You refer to the prophecy of the one who will bring balance to the Force. You believe it's this boy?
-- Mace Windu
When we first heard these cryptic words in the trailer for The Phantom Menace, they sparked wild speculation. What does the prophecy mean, and what will bring it to fruition?
The meaning may lie in the fundamental nature of the Star Wars universe.
Lucas has constructed a fallen galaxy, one whose inhabitants have eaten of the tree of knowledge and know good from evil. It is a galaxy of opposites, sharply divided between Tatooine and Coruscant, Imperial and Rebel, Light Side and Dark Side.
In a universe filled with dualities, it becomes essential for Anakin to fall from grace -- to cross from side to side, and back again -- if he is to bring balance to the Force.
Songs of innocence and experience
The poet Ted Roethke once wrote, "In a dark time, the eye begins to see." One cannot bring balance to something one knows nothing about, and Anakin must understand both good and evil if he is to fulfill prophecy.
We see Anakin undergo more transformations than any other character in the saga, changing so much that at least four actors -- not even counting James Earl Jones -- will play him by the time Episode III's end credits roll.
Anakin's face evolves from that of a child, to the terrifying visage of Darth Vader, to something else entirely in the final moments of Return of the Jedi.
And his destiny is fixed, most strikingly because we have already seen the second half of his story. That said, his free will is crucial to that destiny -- as Lucas has said, "you can find your destiny and you can choose to follow it, or not."
In The Phantom Menace, Anakin takes the first steps towards his fate by vowing to return to Tatooine and free his mother. Shmi Skywalker will be returning in Episode II, but it seems unlikely that Anakin will be able to fulfill his vow.
We know little of the events that will bring Anakin to embrace the Dark Side. But even at the end of the story, free will is a crucial factor -- for all Vader's talk about destiny, it is ultimately his own choice to defy and destroy the Emperor that restores balance to the Force.
The personal made universal
Some critics -- science fiction author David Brin, for instance -- have downplayed the significance of this moment. They argue that the return of Vader to the Light Side is merely a personal victory; that the second Death Star would have been destroyed and Palpatine killed regardless of what happened in the Emperor's throne room.

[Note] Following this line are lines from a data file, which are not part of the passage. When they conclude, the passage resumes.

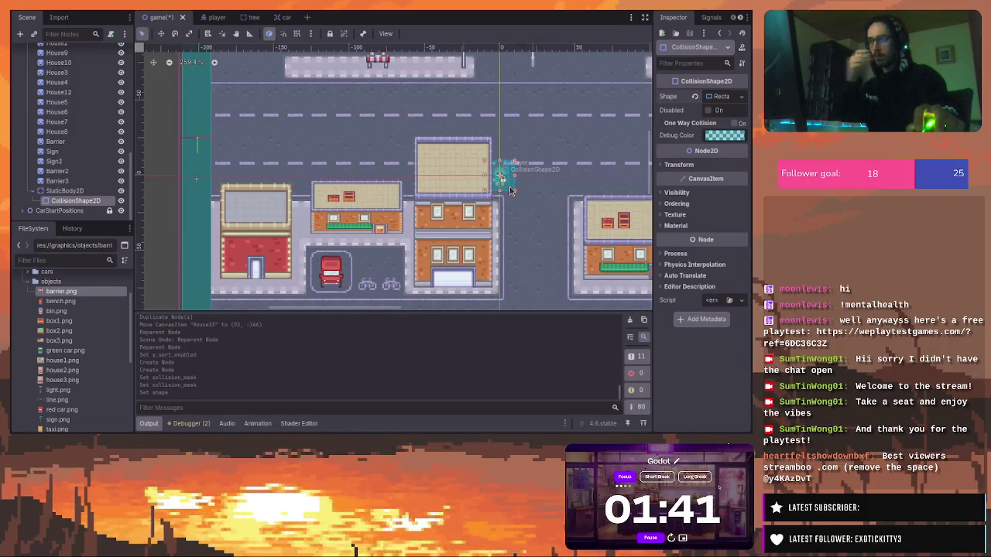
{"action": "mouse_move", "coordinate": [509, 191]}
{"action": "left_mouse_down"}
{"action": "mouse_move", "coordinate": [513, 200]}
{"action": "mouse_move", "coordinate": [493, 174]}
{"action": "mouse_move", "coordinate": [514, 191]}
{"action": "mouse_move", "coordinate": [507, 185]}
{"action": "mouse_move", "coordinate": [520, 220]}
{"action": "mouse_move", "coordinate": [500, 228]}
{"action": "mouse_move", "coordinate": [536, 276]}
{"action": "mouse_move", "coordinate": [513, 258]}
{"action": "left_mouse_up"}
Move the collision rectangle onto the top-left tree and nudge it up slightly
{"action": "scroll", "coordinate": [504, 233], "scroll_direction": "down", "scroll_amount": 4}
{"action": "scroll", "coordinate": [519, 233], "scroll_direction": "down", "scroll_amount": 1}
{"action": "scroll", "coordinate": [532, 196], "scroll_direction": "up", "scroll_amount": 3}
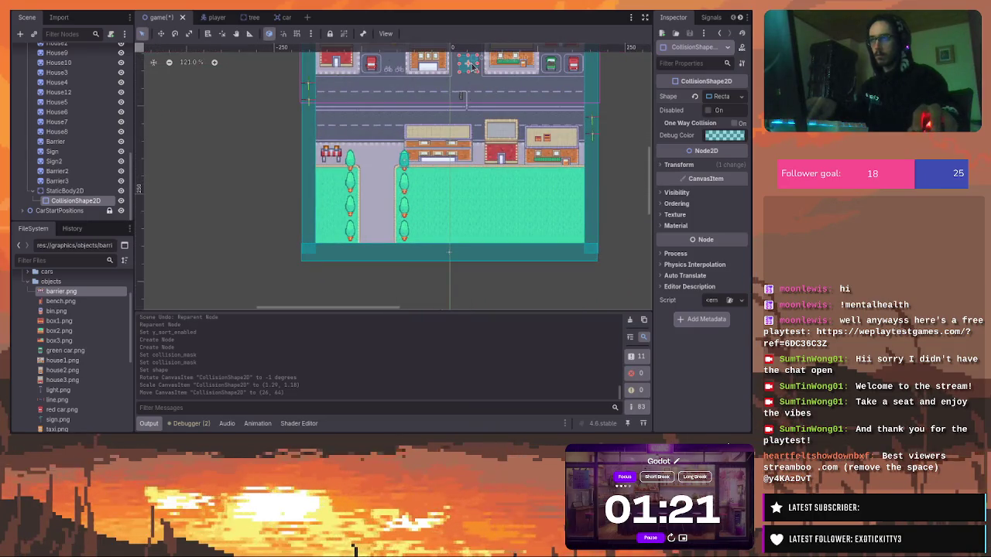
{"action": "mouse_move", "coordinate": [472, 70]}
{"action": "left_mouse_down"}
{"action": "mouse_move", "coordinate": [470, 124]}
{"action": "mouse_move", "coordinate": [369, 172]}
{"action": "mouse_move", "coordinate": [356, 155]}
{"action": "mouse_move", "coordinate": [359, 170]}
{"action": "left_mouse_up"}
{"action": "scroll", "coordinate": [358, 170], "scroll_direction": "up", "scroll_amount": 3}
{"action": "scroll", "coordinate": [357, 171], "scroll_direction": "up", "scroll_amount": 2}
{"action": "key", "text": "Up"}
{"action": "key", "text": "Up"}
{"action": "key", "text": "Up"}
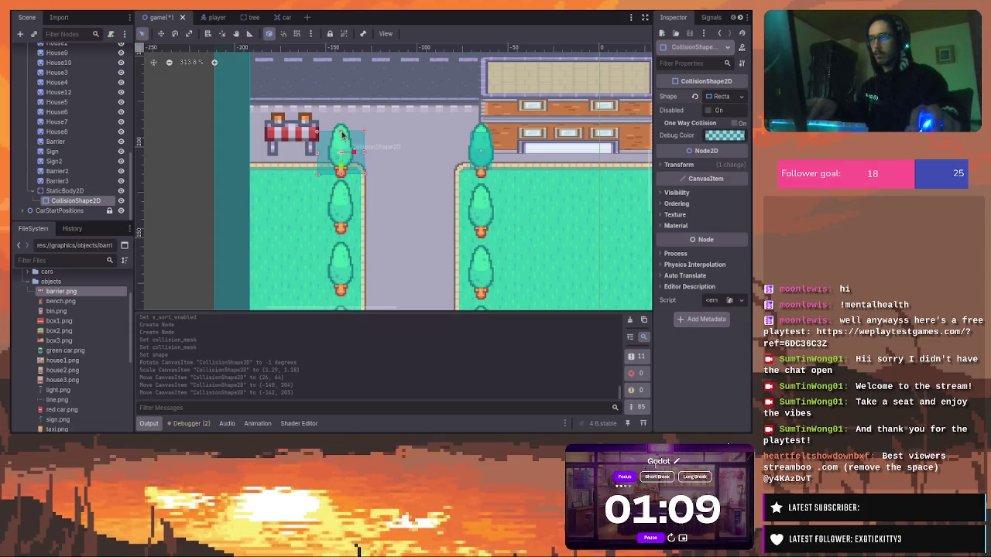
Resize the rectangle to cover the tree, then duplicate it as CollisionShape2D2
{"action": "left_click", "coordinate": [343, 138]}
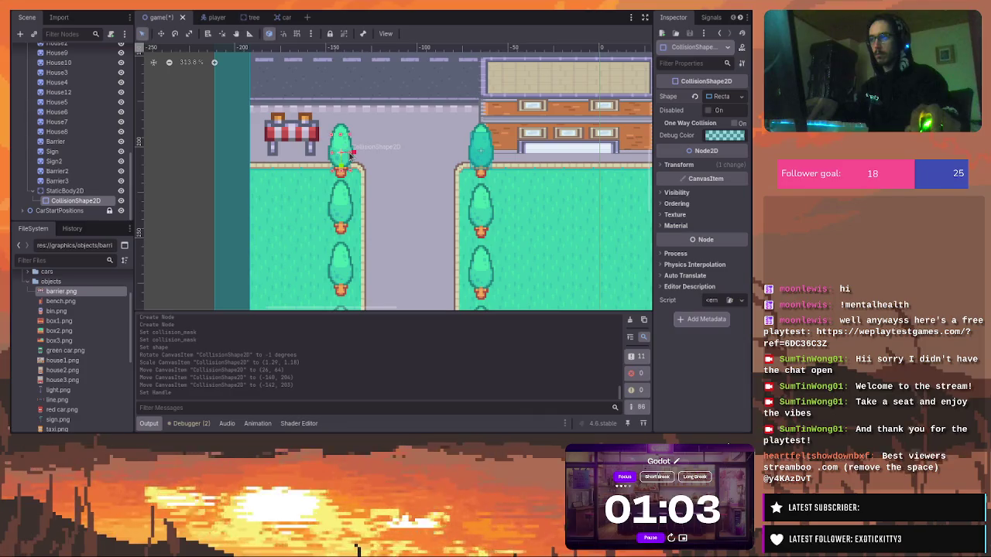
{"action": "left_click_drag", "start_coordinate": [352, 151], "coordinate": [330, 150]}
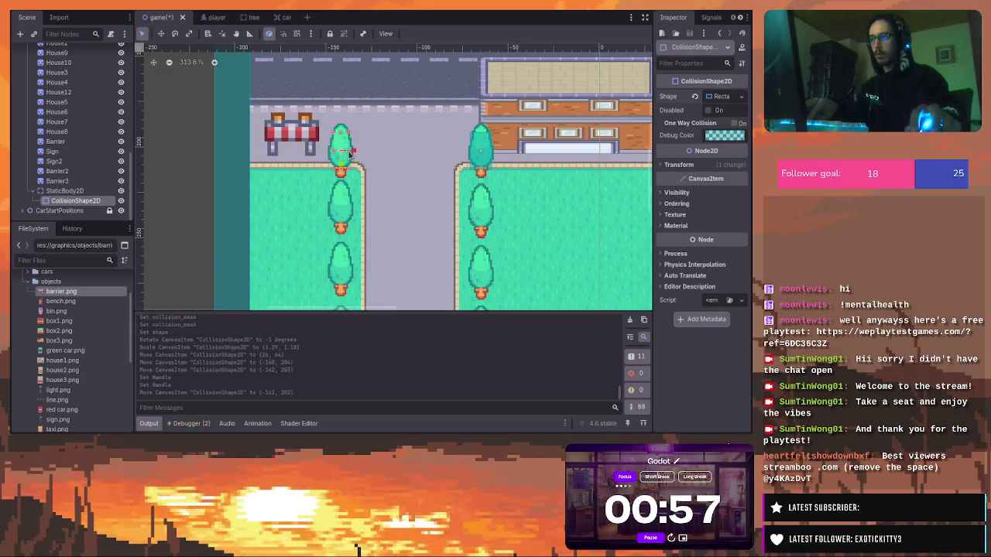
{"action": "left_click", "coordinate": [350, 155]}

That's not necessarily so.
Whether it's a matter of cinematic pacing or the will of the Force, the Battle of Endor does not turn in the rebels' favor until the Emperor dies. In the Lucas-sanctioned Return of the Jedi novelization, James Kahn attributes the rising tide of chaos in the Imperial fleet to the loss of the "central, powerful evil that had been the cohesive force to the Empire."
Vader's return to the Light Side is also essential on the mythic level George Lucas loves.
Joseph Campbell wrote in The Hero with a Thousand Faces that "one thing that comes out in myths is that at the bottom of the abyss comes the voice of salvation. The black moment is the moment when the real message is going to come. At the darkest moment comes the light."
The abyss doesn't come much deeper than the twisted soul of a broken man, kept alive by technology after betraying everything he dreamed of as a child.
Vader knows the abyss personally -- more intimately than any of the Jedi, who wall themselves off from the Dark Side -- and his slaying of the Emperor is the overt act that expresses a deeper spiritual realization.
When Vader redeems himself, the good guys have won. The exploding Death Star is just the fireworks.
Break on through to the other side
Anakin does more than break away from the Dark Side. He breaks through the web of apparent oppositions that cloaks the true nature of the Force itself.
"The separateness in the world is secondary," Campbell wrote. "Beyond the world of opposites is an unseen, but experienced, unity and identity in us all."
Anakin recognizes this and makes it a reality. For a moment, all the cosmic tumblers click into place, and the Light and the Dark Sides become two parts of Anakin's whole.
He brings balance by transcending the dualities of the Force, by realizing that he does not have to remain on the Dark Side. For him, the Dark Side becomes a passage, the underworld or dark forest that mythic heroes frequently have to traverse -- a pilgrimage foreshadowed by Luke's trip through the tree in The Empire Strikes Back.
Vader's act of atoning for his time on the Dark Side -- atonement, as they say, is another way of writing "at-one-ment" -- is also atonement with the rest of the galaxy. As Vader and son are reconciled, so Anakin is reconciled with his "father", the Force, the galaxy.
The separateness in the world of opposites, the gnawing gap between individual and galaxy, closes.
Anakin Skywalker has found balance in the Force.